Last week, being the week in which alert guardians of public morality succeeded in barring children from witnessing Thoroughbred racing in New York State, seemed to be a good time to look around at some other influences from which the kiddies are not being protected presently. It was not necessary to look far. The exhibits on this page are to be found on the home television screen, the book shelves of the corner drugstore, the neighborhood record shop and movie theaters.
But first, as the television announcer says before the gunplay of the Western or the screams of the horror movie begin, a word from the sponsors of the resolution that led Governor Averell Harriman to "suggest" that the New York Racing Association think twice about permitting entire families, kids and all, to come to the races. The resolution, introduced by New York City Council President Abe Stark, cited the "danger that gambling syndicates might be organized to victimize school children who witness betting at the track...." (P.S. This is the same Abe Stark who once had to explain away the fact that he had been renting the loft over his Brooklyn clothing store to a notorious bookie for 21 years.)
By this same reasoning, it is not difficult to imagine that one of these days the small fry who are witnessing television violence will suddenly rush from their homes and begin shooting up the neighborhood with real guns instead of the realistic-looking toys they now pack.
A ridiculous idea, the television people would say, and in this view they would certainly be joined by Hollywood. In Hollywood, the problem has been how to tickle an alleged appetite for violence of movie patrons who get so much of it through television for free. The solution has been found: make Westerns with a new gimmick. In other words, combine the Western technique with the horror technique and produce the horrible Western.
One such enterprise is ready for national release. It is called The Fiend Who Walked the West. Actually, this is a Western remake of an old gangster film, Kiss of Death, which starred Richard Widmark.
According to the show business paper Variety, Kiss of Death has been gimmicked up in the following manner:
"Film stars [Robert] Evans as the Killer. Where in Kiss of Death Widmark kicked the old lady in the wheelchair down a flight of stairs, in this one he shoots an arrow into her, all very vivid and in closeup.

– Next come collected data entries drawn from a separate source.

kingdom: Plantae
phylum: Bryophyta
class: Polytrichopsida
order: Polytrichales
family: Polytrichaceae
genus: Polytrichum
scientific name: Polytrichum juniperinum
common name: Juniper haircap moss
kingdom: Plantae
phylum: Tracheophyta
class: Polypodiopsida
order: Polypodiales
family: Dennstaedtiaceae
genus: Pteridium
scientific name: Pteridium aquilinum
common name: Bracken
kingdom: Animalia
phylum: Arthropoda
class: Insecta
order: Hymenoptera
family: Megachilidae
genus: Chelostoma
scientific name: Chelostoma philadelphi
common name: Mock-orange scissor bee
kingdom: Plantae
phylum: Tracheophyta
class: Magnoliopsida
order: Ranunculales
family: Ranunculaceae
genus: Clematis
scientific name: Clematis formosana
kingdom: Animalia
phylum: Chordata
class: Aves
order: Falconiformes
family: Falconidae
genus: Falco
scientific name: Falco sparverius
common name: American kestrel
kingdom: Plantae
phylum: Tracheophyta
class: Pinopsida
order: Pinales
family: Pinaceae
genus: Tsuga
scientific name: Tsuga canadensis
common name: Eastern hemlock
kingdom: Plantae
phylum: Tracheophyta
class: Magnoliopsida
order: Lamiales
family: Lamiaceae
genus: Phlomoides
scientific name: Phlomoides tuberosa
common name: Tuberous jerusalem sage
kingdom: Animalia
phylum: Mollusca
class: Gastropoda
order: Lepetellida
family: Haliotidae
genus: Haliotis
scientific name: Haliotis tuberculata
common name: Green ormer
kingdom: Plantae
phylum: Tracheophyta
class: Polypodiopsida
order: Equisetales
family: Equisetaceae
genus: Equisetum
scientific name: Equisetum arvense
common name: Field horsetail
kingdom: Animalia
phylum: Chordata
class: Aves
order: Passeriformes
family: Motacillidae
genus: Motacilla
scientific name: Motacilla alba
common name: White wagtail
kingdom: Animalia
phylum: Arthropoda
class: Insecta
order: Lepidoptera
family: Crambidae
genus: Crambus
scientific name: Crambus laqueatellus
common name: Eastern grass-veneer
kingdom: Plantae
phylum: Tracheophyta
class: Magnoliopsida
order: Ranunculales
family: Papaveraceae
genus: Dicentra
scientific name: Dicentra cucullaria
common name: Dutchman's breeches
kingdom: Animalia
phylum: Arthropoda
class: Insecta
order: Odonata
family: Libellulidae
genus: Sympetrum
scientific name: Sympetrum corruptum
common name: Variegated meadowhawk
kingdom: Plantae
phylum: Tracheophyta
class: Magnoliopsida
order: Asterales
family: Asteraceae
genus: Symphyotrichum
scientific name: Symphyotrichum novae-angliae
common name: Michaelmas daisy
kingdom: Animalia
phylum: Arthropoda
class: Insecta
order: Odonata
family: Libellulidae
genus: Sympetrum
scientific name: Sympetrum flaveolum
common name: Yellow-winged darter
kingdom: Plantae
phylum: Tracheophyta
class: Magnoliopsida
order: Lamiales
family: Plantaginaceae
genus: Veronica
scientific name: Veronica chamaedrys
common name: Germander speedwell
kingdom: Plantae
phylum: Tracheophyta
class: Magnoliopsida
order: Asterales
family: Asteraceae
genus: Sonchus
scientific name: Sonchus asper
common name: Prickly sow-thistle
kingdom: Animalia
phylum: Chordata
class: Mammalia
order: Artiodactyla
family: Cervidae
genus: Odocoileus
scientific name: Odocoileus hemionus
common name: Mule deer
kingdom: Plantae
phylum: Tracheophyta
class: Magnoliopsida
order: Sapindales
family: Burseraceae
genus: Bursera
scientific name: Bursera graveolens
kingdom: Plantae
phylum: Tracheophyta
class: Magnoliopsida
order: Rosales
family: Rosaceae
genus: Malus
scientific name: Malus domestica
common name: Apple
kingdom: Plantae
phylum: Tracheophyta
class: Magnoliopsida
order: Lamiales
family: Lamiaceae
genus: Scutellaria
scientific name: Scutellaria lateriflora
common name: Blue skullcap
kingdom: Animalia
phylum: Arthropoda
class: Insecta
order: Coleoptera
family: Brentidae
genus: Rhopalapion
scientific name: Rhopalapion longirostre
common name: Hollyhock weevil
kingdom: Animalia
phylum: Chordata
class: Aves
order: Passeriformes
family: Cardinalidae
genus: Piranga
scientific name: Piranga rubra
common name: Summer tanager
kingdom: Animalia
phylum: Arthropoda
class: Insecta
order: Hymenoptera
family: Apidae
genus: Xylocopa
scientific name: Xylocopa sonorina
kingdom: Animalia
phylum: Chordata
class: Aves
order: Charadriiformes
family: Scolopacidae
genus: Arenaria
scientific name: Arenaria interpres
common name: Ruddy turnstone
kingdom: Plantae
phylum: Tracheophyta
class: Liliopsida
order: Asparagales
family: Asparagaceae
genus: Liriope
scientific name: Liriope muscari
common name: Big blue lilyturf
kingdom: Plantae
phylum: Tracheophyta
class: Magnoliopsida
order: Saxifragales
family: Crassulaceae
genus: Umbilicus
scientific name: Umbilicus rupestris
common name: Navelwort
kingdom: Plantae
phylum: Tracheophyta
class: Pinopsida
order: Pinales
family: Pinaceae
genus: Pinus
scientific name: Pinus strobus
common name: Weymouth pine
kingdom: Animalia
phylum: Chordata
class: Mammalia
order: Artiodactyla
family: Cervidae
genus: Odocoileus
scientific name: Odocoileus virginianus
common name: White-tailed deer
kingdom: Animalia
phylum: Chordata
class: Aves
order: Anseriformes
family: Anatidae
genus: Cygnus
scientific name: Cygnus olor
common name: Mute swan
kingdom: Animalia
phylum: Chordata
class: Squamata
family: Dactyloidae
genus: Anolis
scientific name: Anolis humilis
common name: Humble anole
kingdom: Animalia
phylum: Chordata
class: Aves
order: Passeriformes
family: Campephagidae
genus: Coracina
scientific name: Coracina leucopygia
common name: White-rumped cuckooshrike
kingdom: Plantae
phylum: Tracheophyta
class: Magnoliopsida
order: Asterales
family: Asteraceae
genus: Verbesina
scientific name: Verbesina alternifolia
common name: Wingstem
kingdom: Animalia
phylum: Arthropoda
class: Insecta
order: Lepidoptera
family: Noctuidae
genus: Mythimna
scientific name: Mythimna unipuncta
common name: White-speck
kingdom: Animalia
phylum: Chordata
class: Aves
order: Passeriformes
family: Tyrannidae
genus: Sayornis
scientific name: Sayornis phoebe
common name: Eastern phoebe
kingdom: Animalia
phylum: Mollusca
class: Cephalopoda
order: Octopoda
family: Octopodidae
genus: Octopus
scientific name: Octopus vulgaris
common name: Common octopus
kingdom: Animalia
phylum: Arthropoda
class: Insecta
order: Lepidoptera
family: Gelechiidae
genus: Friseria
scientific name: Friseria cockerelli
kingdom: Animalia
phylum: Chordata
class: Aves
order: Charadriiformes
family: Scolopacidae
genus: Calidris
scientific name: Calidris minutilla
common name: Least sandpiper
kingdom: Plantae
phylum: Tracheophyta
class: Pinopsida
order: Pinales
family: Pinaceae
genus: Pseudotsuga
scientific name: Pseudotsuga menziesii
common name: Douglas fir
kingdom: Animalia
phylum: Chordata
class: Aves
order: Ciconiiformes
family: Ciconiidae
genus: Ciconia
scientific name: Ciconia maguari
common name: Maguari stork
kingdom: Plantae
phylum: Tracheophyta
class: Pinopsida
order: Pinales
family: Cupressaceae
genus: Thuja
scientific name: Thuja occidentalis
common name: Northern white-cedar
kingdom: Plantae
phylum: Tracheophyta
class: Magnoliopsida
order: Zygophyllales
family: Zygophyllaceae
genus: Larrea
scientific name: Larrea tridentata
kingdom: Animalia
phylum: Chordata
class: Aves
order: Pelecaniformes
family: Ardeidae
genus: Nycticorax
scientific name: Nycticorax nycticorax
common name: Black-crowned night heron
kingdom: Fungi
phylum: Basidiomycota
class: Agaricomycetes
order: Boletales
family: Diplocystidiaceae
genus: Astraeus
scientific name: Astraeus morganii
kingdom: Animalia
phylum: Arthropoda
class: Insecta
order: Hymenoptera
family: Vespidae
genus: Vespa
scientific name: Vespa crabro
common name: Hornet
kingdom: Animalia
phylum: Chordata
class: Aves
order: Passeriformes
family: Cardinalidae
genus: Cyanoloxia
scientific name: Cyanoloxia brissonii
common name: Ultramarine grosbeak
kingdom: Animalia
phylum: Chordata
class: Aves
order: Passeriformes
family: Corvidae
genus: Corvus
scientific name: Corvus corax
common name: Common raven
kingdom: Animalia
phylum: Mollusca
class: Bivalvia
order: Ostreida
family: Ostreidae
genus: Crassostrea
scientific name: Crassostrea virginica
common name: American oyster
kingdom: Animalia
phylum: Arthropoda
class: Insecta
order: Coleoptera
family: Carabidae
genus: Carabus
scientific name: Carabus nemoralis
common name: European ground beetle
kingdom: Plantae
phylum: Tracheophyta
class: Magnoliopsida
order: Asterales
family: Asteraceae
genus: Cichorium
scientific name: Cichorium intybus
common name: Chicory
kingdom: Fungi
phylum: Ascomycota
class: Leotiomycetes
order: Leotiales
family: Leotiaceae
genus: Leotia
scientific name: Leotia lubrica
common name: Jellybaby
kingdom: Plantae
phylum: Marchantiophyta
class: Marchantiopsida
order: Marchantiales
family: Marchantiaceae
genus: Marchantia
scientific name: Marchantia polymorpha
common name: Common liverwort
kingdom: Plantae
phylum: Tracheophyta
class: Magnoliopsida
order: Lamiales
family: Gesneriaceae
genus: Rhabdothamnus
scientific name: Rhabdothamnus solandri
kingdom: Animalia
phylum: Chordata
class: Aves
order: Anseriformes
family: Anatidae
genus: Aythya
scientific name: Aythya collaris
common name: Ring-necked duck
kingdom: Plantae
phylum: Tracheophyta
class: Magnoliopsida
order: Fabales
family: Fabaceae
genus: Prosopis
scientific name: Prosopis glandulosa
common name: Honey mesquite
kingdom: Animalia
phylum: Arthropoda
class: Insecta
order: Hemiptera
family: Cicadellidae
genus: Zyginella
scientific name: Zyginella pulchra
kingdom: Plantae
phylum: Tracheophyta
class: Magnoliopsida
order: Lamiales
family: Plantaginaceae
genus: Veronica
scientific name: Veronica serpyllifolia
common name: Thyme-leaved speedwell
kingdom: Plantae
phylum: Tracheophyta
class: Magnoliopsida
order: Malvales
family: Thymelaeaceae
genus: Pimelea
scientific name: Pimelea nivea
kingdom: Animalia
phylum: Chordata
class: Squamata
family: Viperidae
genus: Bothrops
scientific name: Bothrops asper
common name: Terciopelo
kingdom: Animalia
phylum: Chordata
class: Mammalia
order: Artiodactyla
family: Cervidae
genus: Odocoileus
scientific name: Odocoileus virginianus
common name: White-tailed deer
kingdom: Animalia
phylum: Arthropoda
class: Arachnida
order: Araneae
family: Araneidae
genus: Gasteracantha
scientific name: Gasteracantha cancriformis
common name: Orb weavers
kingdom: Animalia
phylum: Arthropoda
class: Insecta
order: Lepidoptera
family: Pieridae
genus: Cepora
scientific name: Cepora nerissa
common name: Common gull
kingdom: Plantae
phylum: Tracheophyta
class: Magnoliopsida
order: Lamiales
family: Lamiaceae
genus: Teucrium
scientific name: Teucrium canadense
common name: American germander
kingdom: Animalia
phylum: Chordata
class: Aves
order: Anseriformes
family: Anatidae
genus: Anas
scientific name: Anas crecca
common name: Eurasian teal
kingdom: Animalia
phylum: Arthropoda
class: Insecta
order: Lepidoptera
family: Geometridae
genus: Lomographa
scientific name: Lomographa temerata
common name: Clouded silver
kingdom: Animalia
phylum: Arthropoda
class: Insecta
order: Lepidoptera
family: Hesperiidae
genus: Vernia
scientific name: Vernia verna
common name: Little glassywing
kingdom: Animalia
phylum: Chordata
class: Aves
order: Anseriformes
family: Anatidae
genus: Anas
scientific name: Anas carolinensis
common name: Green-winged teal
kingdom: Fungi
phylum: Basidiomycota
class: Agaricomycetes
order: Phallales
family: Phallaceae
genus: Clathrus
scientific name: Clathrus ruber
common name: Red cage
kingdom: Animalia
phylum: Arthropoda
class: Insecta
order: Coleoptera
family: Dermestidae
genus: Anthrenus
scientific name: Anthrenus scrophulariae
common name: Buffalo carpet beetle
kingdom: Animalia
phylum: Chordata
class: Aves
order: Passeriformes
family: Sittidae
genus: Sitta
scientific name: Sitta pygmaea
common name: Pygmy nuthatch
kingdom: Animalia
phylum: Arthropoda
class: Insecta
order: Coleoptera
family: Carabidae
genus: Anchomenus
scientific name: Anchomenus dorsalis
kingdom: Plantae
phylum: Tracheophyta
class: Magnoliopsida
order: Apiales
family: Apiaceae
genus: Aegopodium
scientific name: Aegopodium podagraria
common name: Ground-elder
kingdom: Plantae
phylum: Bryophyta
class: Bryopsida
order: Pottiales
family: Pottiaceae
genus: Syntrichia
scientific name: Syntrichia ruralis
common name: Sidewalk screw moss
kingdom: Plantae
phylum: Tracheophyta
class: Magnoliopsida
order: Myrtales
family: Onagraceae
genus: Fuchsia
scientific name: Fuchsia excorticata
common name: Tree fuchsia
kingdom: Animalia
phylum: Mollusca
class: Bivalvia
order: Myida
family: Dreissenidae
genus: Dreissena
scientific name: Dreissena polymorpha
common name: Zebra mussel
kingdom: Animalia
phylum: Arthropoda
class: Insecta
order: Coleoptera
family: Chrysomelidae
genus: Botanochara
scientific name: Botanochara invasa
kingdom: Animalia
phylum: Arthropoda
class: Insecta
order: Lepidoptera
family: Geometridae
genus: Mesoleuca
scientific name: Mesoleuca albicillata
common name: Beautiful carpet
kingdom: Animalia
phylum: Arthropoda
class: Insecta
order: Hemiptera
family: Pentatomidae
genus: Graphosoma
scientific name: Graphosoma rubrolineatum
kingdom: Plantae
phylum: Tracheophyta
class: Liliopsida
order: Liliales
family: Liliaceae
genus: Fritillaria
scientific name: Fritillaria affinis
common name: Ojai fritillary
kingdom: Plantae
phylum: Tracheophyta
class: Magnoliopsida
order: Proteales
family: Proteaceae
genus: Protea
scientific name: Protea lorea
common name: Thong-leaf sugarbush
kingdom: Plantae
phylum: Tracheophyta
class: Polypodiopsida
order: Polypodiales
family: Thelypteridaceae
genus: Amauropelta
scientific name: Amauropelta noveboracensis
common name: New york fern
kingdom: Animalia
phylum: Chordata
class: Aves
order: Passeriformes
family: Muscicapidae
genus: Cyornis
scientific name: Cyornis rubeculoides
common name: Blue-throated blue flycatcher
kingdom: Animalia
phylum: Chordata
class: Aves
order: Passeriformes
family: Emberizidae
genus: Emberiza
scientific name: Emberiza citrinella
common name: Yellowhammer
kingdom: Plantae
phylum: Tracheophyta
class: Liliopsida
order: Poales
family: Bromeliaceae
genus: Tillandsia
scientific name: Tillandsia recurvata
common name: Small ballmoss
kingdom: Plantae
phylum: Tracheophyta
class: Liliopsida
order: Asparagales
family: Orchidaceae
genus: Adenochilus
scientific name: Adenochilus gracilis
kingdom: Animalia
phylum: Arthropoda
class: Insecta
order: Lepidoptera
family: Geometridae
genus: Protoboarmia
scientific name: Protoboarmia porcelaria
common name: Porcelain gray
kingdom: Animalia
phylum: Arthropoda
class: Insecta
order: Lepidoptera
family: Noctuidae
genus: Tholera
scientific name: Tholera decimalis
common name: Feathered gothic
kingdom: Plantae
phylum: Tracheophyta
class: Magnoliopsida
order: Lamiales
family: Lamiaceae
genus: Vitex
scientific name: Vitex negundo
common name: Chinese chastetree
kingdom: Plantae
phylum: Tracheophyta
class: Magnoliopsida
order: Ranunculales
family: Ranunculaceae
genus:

There are also some brutal beatings, a rape, etc."
When this film was previewed for the sales staff of the producing company, 20th Century-Fox, the reaction was so enthusiastic that, Variety says, "plans for its release were completely revamped to give it more prominent handling."
And so, in the state of New York, the kids have been saved from a day at the races with the family (and in the open air, yet) and left with leisure time for the gimmickry of bigger and better fiends.